Apparently there was a “Great Appalachian Dulcimer” revival in the 1970s. Did you notice it? No, neither did I. So this is an attempt to get a great Appalachian Dulcimer revival going for 2015! It’ll be a year of the biggest baddest most gnarly Appalachian Dulcimers to have ever existed. Ah hah hah haaaaa!
Tuning
It took a while thinking about the tuning for this instrument. It differs from a “regular” Appalachian Dulcimer in that it has four playing strings and two drones running underneath. Four string dulcimers are not uncommon but they tend to have two melody strings close together which are tuned to the same note. On this dulcimer, the four strings are equispaced with the intention that each will carry a different note.
Playing Strings
Most Dulcimers are tuned with a D note on the melody string(s), and then an A and another D on the two drone strings (the alternative tunings are DAA, and DAG). So I chose a DAD tuning which meant that there was still one more string to decide. A quick check on my keyboard revealed that the D and A notes were part of a D minor chord. If I included an F string then I would have a complete D minor chord when strummed across all of the strings. This also had the added bonus that each fret location was another chord if all of the strings were held down across the same fret. Easy! Finally the choice of using a D minor chord was that the three topside drones would always be providing a wistful D minor backing to whatever notes were played on the melody string.
Underside Drone Strings
Typical dulcimers don’t have two drone strings running underneath and passing through the sound box either. The two drones running through the sound box were easy enough to decide upon and are tuned to A and D so they will sympathetically vibrate with the playing strings.
Materials
The sound box is made from wood taken from an old discarded wooden pallet and thin MDF used to protect the MDF panels during transport.
The strings are proper music strings.
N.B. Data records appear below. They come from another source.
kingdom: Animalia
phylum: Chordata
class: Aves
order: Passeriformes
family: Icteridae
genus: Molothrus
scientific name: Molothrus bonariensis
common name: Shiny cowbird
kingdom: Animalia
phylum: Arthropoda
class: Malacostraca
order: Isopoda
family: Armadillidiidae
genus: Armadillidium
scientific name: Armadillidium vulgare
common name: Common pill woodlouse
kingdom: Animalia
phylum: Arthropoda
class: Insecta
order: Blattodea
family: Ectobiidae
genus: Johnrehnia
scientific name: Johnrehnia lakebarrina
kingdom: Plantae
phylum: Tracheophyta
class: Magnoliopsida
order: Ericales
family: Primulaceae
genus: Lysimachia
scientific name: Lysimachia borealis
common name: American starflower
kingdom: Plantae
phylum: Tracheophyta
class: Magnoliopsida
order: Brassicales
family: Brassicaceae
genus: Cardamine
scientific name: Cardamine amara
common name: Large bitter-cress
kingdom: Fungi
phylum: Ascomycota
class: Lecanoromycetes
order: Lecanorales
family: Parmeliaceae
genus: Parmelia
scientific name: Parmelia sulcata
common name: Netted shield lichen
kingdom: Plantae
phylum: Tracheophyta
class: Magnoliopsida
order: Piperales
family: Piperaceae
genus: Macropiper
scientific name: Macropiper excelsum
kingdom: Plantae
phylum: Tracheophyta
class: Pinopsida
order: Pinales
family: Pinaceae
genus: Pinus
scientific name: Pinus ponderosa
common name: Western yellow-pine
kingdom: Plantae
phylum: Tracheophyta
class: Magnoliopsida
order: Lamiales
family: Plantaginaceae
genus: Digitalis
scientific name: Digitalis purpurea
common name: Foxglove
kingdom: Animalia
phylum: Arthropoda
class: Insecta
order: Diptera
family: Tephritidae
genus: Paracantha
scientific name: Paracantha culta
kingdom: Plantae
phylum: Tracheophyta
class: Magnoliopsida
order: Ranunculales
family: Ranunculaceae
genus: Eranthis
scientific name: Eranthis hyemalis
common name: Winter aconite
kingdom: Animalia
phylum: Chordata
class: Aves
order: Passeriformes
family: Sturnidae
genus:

I have used wire of various sorts but I find it tends to stretch too much and you end up with the instrument loosing its tuning too quickly.
The machine tuners are old second hand mandolin tuners I obtained from the local music shop.
All of the greeble on the instrument is comprised of things like: PVC stormwater pipe, circuit boards, bits of old copiers, bits from old CRT monitors, injet printer cartridges, wine bladder valves, and various bottle nozzles.
How Does it Sound?
What? You actually want to listen to it? Well OK.
Download a Sample of the Baddest Mountain Dulcimer Ever
You will notice I have used the Reverse Temporal Knowledge Feedback Transfer function of the Dulcimer on a couple of occassions during this piece. I prefer not to do this because it gives me a headache and gives the local reality a yellow tinge for about an hour afterwards but I was in need of the extra knowledge to override my natural musical ineptness.